WASHINGTON -- U.S. officials began piecing together a case linking Osama bin Laden to the worst terrorist attack in U.S. history, aided by an intercept of communications between his supporters and harrowing cell phone calls from victims aboard the jetliners before they crashed on Tuesday.
U.S. intelligence intercepted communications between bin Laden supporters discussing the attacks on the World Trade Center and Pentagon, according to Utah Sen. Orrin Hatch, the top Republican on the Senate Judiciary Committee.
"They have an intercept of some information that included people associated with bin Laden who acknowledged a couple of targets were hit," Hatch said in an interview with The Associated Press. He declined to be more specific.
Possible link to bin Laden
Hatch also said law enforcement has data possibly linking one person on one of the four ill-fated flights to bin Laden's organization.
Government and industry officials said at least one flight attendant and two passengers called from three of the planes as they were being forced down in New York and Washington -- each describing similar circumstances.
The callers indicated hijackers armed with knives, in some cases stabbing flight attendants, took control of the plane and were forcing them down toward the ground, officials said.
One of the passengers was Barbara Olson, the wife of a top Justice Department official who called her husband as the hijacking was occurring.
Olson, the wife of Solicitor General Theodore Olson, was aboard American Airlines Flight 77 that left Dulles International Airport in Washington and was forced to crash into the Pentagon.
The officials said Olson told her husband the attackers had used knife-like instruments to take over the plane, and forced passengers to the back of the jet.
Theodore Olson confirmed his wife made the calls before dying. "She called from the plane while it was being hijacked.
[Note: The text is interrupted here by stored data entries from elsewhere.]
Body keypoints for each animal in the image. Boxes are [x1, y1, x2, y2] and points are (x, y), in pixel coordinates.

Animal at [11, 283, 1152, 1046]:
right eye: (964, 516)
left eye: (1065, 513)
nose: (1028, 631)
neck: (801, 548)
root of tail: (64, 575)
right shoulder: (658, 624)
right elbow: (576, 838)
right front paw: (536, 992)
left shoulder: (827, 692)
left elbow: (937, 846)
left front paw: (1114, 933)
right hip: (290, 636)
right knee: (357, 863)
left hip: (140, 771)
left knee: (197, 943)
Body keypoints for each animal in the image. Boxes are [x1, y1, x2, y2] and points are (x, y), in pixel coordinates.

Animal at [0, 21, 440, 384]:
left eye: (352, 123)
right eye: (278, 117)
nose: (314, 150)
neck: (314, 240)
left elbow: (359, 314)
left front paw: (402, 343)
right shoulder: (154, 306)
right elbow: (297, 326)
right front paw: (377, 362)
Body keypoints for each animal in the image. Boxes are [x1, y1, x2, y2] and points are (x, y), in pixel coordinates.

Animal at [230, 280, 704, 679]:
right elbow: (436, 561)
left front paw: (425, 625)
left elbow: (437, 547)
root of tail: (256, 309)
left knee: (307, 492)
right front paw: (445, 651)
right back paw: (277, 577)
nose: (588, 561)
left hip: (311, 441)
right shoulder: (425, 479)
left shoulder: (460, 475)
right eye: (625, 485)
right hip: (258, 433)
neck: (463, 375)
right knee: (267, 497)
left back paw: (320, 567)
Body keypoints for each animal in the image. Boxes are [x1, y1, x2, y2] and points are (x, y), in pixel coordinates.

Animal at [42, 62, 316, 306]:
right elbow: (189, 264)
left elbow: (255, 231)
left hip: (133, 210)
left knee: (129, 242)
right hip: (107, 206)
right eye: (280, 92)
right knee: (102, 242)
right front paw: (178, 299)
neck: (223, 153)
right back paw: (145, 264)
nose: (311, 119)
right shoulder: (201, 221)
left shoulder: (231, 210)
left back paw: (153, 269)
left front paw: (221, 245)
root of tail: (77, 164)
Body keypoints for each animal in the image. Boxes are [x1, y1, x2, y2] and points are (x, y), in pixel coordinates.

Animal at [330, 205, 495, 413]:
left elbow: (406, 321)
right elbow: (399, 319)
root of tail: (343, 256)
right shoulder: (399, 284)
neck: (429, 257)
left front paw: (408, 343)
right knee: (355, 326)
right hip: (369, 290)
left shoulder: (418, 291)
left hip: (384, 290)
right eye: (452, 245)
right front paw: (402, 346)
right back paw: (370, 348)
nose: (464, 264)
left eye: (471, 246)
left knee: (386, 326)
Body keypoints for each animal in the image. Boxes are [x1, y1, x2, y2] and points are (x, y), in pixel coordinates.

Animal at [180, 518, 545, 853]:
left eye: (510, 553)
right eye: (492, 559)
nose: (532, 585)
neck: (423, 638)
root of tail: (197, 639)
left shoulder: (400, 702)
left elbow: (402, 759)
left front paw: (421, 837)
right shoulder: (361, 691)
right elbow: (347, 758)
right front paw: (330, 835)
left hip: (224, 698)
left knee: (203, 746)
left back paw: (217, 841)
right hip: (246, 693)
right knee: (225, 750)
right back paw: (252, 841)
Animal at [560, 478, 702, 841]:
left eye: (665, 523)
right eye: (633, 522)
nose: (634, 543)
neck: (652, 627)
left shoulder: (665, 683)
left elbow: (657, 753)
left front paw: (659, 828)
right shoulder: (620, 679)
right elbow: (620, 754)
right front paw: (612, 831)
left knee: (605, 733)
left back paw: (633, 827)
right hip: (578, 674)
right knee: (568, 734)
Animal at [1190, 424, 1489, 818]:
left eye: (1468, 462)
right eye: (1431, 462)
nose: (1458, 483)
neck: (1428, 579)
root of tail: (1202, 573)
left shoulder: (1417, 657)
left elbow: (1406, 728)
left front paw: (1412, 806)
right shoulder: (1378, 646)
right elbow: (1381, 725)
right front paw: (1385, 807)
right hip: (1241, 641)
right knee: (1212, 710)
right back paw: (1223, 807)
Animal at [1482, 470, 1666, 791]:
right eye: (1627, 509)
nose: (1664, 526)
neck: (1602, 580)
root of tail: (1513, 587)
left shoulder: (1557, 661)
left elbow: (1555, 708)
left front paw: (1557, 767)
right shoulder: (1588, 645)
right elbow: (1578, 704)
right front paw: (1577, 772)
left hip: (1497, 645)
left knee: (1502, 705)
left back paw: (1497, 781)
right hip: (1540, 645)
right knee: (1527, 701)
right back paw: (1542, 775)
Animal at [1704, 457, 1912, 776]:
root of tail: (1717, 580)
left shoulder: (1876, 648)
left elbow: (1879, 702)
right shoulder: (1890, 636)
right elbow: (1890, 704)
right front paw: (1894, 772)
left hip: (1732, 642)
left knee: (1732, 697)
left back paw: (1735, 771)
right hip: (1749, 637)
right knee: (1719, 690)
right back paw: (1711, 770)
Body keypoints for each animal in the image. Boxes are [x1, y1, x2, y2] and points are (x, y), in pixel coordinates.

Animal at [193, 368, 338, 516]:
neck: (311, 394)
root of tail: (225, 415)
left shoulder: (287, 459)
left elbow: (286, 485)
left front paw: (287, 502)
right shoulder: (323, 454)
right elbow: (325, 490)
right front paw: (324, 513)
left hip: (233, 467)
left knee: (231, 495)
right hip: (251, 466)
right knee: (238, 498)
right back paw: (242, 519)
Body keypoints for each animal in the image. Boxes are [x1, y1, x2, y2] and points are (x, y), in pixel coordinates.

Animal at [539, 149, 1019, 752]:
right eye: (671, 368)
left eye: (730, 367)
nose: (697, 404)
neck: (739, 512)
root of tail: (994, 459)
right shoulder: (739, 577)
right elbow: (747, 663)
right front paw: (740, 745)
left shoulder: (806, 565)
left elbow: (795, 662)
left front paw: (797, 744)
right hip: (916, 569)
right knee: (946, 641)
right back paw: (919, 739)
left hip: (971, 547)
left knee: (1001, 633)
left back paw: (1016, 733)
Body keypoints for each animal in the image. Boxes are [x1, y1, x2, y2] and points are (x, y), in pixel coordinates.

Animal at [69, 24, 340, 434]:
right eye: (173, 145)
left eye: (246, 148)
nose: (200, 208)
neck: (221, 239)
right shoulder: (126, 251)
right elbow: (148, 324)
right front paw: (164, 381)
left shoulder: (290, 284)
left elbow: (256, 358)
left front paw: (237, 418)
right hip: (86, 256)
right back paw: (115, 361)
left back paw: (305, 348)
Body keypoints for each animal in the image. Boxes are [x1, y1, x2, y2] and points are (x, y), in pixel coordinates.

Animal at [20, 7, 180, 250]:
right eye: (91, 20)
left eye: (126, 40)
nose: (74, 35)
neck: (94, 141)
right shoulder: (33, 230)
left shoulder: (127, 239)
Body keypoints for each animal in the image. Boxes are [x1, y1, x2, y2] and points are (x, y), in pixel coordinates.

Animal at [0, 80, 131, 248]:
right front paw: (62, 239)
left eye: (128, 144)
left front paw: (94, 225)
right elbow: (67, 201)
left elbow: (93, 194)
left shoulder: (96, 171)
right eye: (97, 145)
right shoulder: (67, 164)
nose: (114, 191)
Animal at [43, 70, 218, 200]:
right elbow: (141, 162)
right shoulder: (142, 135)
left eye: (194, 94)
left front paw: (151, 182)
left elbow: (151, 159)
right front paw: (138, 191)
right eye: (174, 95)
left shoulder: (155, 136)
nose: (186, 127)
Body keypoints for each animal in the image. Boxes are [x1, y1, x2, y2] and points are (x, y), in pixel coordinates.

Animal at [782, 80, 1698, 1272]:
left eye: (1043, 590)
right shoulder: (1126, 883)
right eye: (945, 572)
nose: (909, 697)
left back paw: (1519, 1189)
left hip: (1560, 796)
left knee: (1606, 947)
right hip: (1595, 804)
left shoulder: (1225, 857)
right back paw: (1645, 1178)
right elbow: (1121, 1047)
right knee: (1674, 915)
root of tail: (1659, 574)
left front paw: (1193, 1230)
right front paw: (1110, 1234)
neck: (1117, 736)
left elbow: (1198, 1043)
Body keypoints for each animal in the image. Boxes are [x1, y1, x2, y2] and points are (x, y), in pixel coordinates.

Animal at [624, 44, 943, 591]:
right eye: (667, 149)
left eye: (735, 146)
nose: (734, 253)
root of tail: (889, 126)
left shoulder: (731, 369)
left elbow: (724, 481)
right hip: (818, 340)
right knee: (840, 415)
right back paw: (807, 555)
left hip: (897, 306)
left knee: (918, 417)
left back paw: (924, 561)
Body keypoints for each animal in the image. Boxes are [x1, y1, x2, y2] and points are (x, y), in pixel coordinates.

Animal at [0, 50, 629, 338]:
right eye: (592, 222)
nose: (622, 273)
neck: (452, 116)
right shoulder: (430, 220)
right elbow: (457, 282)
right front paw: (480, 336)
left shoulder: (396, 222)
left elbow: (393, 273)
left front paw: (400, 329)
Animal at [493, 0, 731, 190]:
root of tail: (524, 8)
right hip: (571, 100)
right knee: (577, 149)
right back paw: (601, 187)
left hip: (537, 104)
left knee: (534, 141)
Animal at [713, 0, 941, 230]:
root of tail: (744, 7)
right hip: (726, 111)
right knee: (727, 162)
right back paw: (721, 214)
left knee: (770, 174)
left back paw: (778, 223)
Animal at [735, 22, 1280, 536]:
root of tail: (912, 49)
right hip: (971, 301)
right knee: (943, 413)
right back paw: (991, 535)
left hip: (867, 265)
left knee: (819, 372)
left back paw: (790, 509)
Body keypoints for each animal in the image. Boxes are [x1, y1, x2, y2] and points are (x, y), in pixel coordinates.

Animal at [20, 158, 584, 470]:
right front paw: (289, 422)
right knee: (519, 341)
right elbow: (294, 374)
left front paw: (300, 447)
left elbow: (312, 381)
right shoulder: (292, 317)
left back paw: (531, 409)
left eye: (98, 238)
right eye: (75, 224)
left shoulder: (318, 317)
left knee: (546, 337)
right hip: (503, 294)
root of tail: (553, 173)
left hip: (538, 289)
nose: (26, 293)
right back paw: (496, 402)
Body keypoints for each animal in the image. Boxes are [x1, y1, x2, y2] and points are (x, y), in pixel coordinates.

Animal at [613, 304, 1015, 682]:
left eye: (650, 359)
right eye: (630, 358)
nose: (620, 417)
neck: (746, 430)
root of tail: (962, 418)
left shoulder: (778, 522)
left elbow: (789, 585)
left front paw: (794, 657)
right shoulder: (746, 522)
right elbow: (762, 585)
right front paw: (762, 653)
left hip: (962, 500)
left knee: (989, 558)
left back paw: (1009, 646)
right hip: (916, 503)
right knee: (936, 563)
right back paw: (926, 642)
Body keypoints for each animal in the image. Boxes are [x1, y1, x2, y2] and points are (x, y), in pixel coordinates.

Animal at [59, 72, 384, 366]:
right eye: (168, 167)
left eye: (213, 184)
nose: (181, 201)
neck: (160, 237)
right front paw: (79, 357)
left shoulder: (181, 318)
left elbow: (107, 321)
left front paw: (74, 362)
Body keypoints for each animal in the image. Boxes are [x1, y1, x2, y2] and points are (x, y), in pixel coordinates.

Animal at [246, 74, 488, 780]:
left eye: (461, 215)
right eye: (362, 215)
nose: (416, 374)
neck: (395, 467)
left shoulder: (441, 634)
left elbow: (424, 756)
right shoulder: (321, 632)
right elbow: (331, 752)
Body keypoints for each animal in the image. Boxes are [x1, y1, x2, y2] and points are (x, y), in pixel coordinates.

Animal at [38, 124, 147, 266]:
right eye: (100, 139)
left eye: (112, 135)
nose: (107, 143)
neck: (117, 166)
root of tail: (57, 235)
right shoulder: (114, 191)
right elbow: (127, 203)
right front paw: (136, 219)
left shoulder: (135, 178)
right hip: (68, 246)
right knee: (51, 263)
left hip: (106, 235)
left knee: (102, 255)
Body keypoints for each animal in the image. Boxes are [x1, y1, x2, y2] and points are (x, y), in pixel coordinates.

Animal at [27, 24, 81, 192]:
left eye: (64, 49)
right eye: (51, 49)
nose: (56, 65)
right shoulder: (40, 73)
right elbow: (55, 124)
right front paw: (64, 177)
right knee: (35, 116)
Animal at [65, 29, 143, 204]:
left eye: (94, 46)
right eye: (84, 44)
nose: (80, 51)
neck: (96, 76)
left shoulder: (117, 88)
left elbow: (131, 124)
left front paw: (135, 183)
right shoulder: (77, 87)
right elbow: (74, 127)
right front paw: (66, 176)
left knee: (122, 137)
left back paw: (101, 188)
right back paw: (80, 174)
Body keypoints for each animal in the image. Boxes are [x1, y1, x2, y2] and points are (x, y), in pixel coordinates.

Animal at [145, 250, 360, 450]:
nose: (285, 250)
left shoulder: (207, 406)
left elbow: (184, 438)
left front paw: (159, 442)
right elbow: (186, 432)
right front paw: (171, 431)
I wish it wasn't so but it is," he said.
'Going down'
Separately, a businessman aboard a United flight that left Boston and crashed into the World Trade Center twice called his father as his plane was being hijacked, a law enforcement official told The Associated Press.
The official, speaking on condition of anonymity, said the victim's father was interviewed by the FBI. The father indicated his son made two calls -- both times the phone cut off. In the first call, the businessman said a stewardess had been stabbed. In the second call, the son said his plane was "going down."
A flight attendant aboard the second jetliner that struck the World Trade Center managed to call an emergency number from the back of the airplane, an American Airlines source said. The source, speaking on condition of anonymity, said the flight attendant said her fellow attendants had been stabbed, the cabin had been taken over, and they were going down in New York.
U.S. officials said there was early information tying the attacks to bin Laden, a wealthy Arab believed to be living in Afghanistan who previously has been tied to terrorist attacks against Americans overseas. But they cautioned it was too early to definitively assign blame.
The Taliban, Afghanistan's ruling Islamic militia, said bin Laden lacks the resources for such a terrorist attack.
Federal law enforcement officials were studying manifests for passengers, crew or service personnel with possible links to bin Laden.
The government unleashed legions of intelligence and law enforcement experts to begin identifying those who planned and carried out the attacks.
"Thousands of FBI agents in field offices and international legal offices are cooperating in this investigation," Attorney General John Ashcroft said. He said numerous federal law enforcement agencies were aiding the effort.
Investigators face a monumental task, especially in New York, where two hijacked planes plowed into the World Trade Center towers. Sifting through the rubble, which yielded key clues in the Oklahoma City bombing, will be extremely difficult because of the amount of debris.
Another plane crashed into the Pentagon near Washington, collapsing one side of the building, and a fourth airliner crashed in a field 80 miles southeast of Pittsburgh.
Security analysts said the crash site in Pennsylvania could be a source of quick clues if the plane's black box can be located.
"Some of the first clues will come from the plane," said Eugene Poteat, a retired CIA intelligence officer. The black box, which captures instrument readings and recordings from the flight deck, may have captured voices of those who crashed the plane.